I’m writing today about a topic that is incredibly important to me, and indeed to the whole Civil Service – whistleblowing.
Whistleblowing is the process of raising a concern about possible past, current or future wrongdoing in an organisation or group of people. We don’t do it enough, and I want to encourage a culture that is open to hearing issues and resolving them in the proper way.
This week is Whistleblowing Awareness Week across the Civil Service. Departments have organised a range of activities to raise awareness of the process by which concerns can be raised and of the resources available to support you in doing so. You can check your intranet or contact your HR team to find out more about how your department is taking part.
I want to assure you that when you raise a concern it will be treated seriously and in confidence.
If something is concerning you, the best thing to do is to speak to your line manager or another manager you trust for advice. We encourage this as a first action because your line management should be ready to listen and engage. It is important to know that you don’t need to provide any proof in order to raise a concern, just to have a reasonable, honest belief that wrongdoing has occurred or is likely to occur.
Sometimes you may not want to raise things with your line management and prefer to discuss the issue with someone outside of your immediate work environment. That is why each department now has at least one whistleblowing 'Nominated Officer'. Their role is to support individuals (and managers) in dealing with concerns by providing advice on how the process of raising a concern works; and to help individuals to escalate issues within the department where appropriate. Nominated Officers have been trained and will treat any issues with the utmost professionalism and sensitivity. Contact details for your Nominated Officers should be available on your intranet.

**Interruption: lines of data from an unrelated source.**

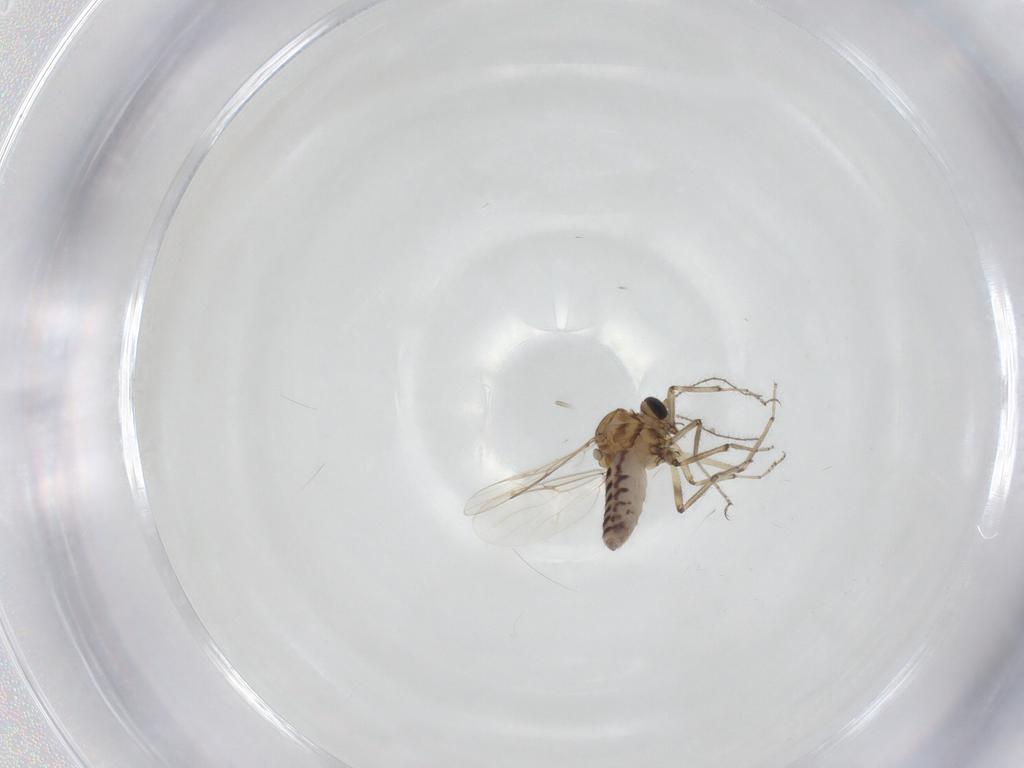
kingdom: Animalia
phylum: Arthropoda
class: Insecta
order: Diptera
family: Ceratopogonidae
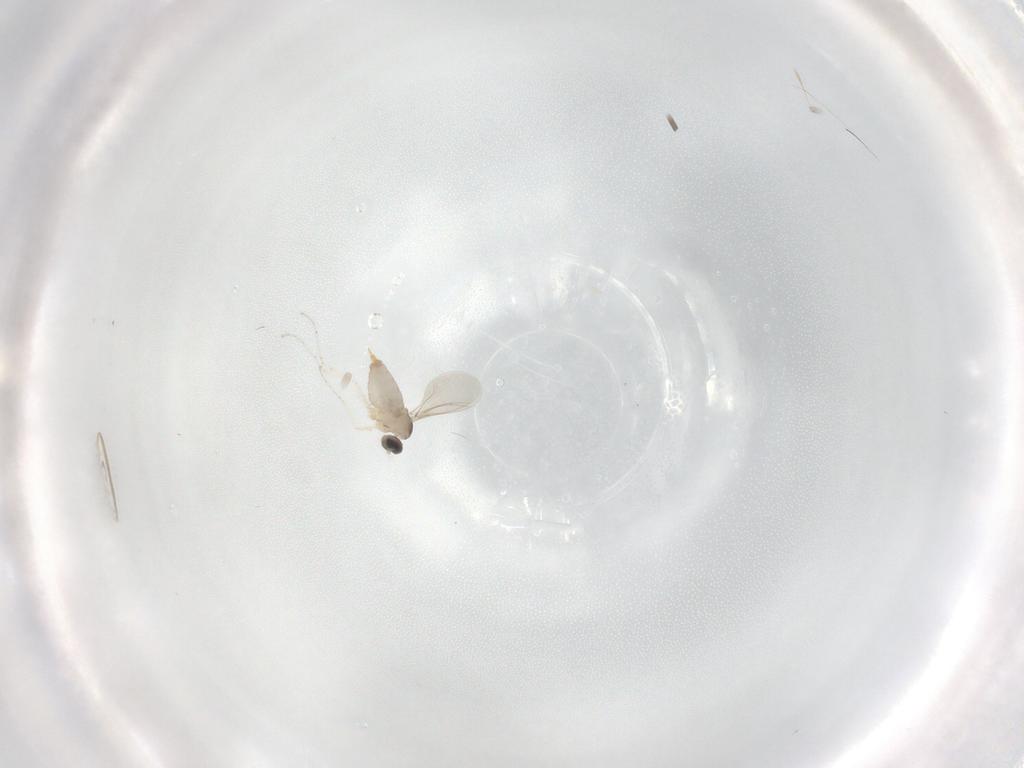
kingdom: Animalia
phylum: Arthropoda
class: Insecta
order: Diptera
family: Cecidomyiidae
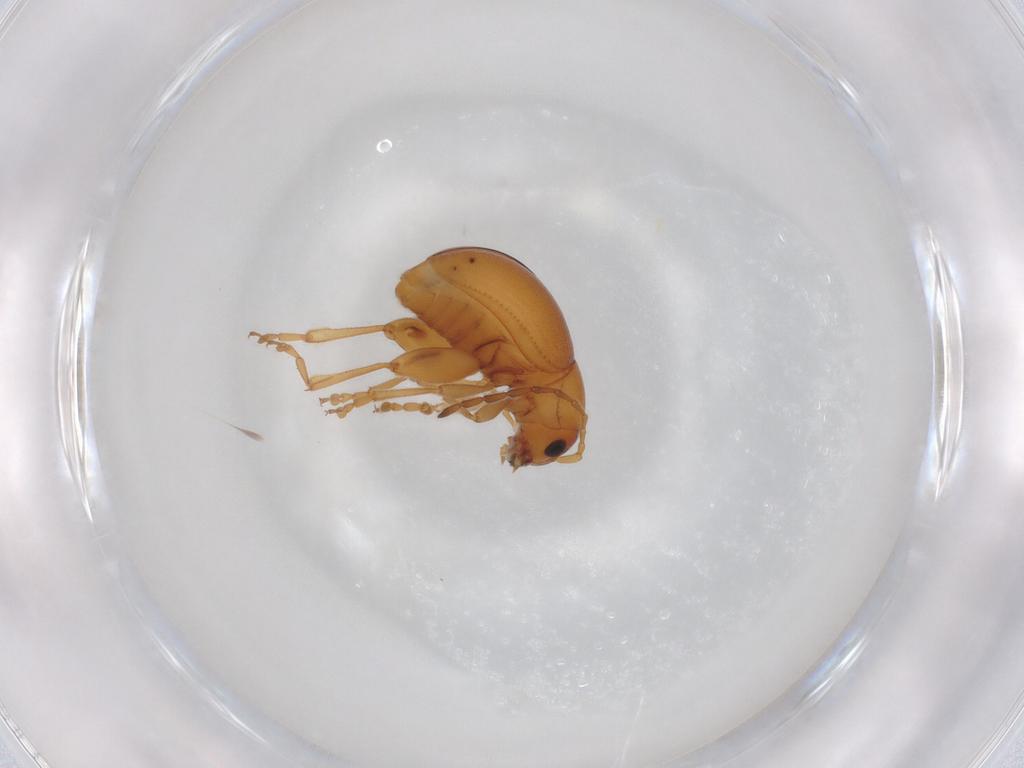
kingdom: Animalia
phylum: Arthropoda
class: Insecta
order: Coleoptera
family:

But what this week is really about is creating a culture where civil servants feel empowered and confident enough to raise concerns when they feel that something is wrong. That is the sign of a healthy organisation.
I don’t pretend that this is easy, and it will certainly take time. But I can assure you that this issue has the attention of the leadership of the Civil Service, and we will be discussing how to further build this culture at this week’s Wednesday Morning Colleagues meeting for Permanent Secretaries.